O texto divulgado pelas ONGs incluem uma série de recomendações para modificações na proposta. A lista de recomendações, que foi entregue ao Itamaraty, concentra-se em quatro pontos: a diferenciação entre os países, os ciclos de compromisso, o mecanismo econômico e a agenda de corte de emissões até 2020.

“O Brasil é reconhecido no mundo inteiro como país de negociadores extremamente habilidosos e conta em geral com boa vontade. É preciso usar esse capital para produzir avanços reais no acordo”, disse Carlos Rittl, secretário-executivo do Observatório do Clima.

Para André Nahur, coordenador do Programa Mudanças Climáticas e Energia do WWF-Brasil, o País conseguiu avanços claros com a diminuição das emissões graças à queda do desmatamento, mas no momento atual, o protagonismo dos países para uma economia de baixo carbono é cada vez mais urgente. “O ano de 2015 tem deixado claro os efeitos das mudanças climáticas na vida das pessoas”, declarou.

André Ferretti, gerente de estratégias da conservação da Fundação Grupo Boticário e coordenador-geral do Observatório do Clima, destacou que o mundo não tem mais tempo para um novo fracasso como o da COP-15, em 2009. “Em Copenhague, finalizamos as discussões globais sobre clima sem metas concretas de redução de gases de efeito estufa. Agora, o estabelecimento de um acordo internacional relacionado à questão climática é uma necessidade urgente”, explicou. “Obter novos resultados de significância mundial só será possível com a adoção de novas posturas por parte dos países, a partir movimentações políticas que representem o real desejo de mudança.”

Uma das principais propostas brasileiras ao texto para o acordo de Paris é a chamada “diferenciação concêntrica”. Com esse conceito, os países são diferenciados em três círculos: os países industrializados teriam metas absolutas para toda a economia, os países intermediários teriam metas relativas e os países menos desenvolvidos teriam metas voluntárias. Com o tempo, todos migrariam para o círculo central.

De acordo com análise, a ideia é boa, mas, se os países não industrializados puderem escolher quando migrarão na direção do círculo interno, a proposta significará mais do mesmo.

As ONGs recomendam que a transição entre os círculos não seja deixada a cada parte: “é preciso criar mecanismos que orientem e incentivem o trânsito dos países rumo ao círculo central e compromissos adequados, dando maior fatia de contribuição a quem teve mais responsabilidade pelo problema e capacidade de atacá-lo”, diz o texto.

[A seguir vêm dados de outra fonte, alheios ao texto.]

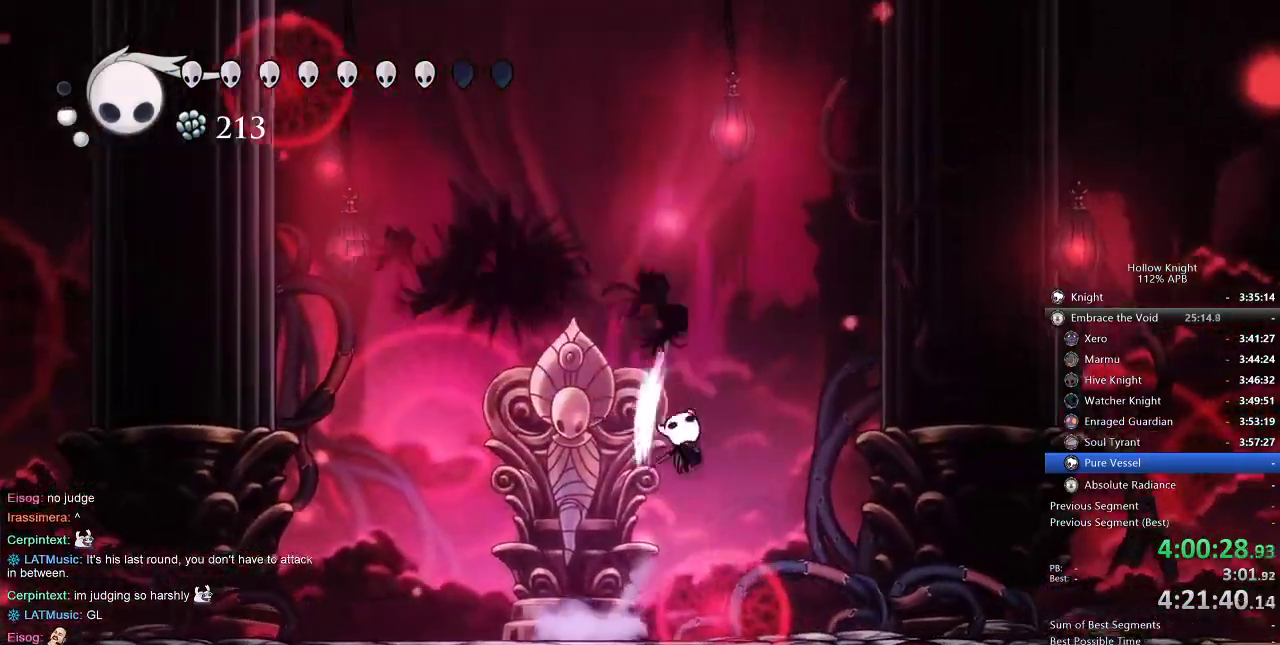
{"keys": ["up"], "events": [[67, "left", "down"], [67, "right", "up"], [117, "jump", "up"], [117, "nail", "up"], [150, "left", "up"], [200, "right", "down"], [250, "left", "down"], [250, "right", "up"], [484, "left", "up"]]}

Outra proposta analisada foi a de que os períodos de compromisso do novo acordo sejam de cinco anos, com uma meta indicativa para os cinco anos seguintes. Para as ONGs, um mecanismo desse tipo permitiria mais flexibilidade para o aumento da ambição, caso as revisões periódicas indiquem que as metas são insuficientes. Mas, segundo a análise, seria preciso que o Brasil apoiasse um processo de revisão de metas que considere o esforço de cada país – e não apenas o agregado do mundo. “Além disso, o Brasil não quer medir o impacto de metas individuais, mas quer usar a atribuição individual de responsabilidade histórica. Isso é incoerente”, diz o texto.

Quanto ao mecanismo econômico, a análise indica que o Brasil tem se posicionado de forma conservadora – e recomenda que o País não se posicione contra uma ampla precificação do carbono, pelo menos para os países emergentes. Segundo o texto, o Brasil “não deve descartar precificação de carbono no País, como parte de um esforço global”.

O texto recomenda ainda que o Brasil defenda incentivos e mecanismos orientados para setores específicos, que tem potencial para reduções além das metas de cada país em desenvolvimento no período até 2020.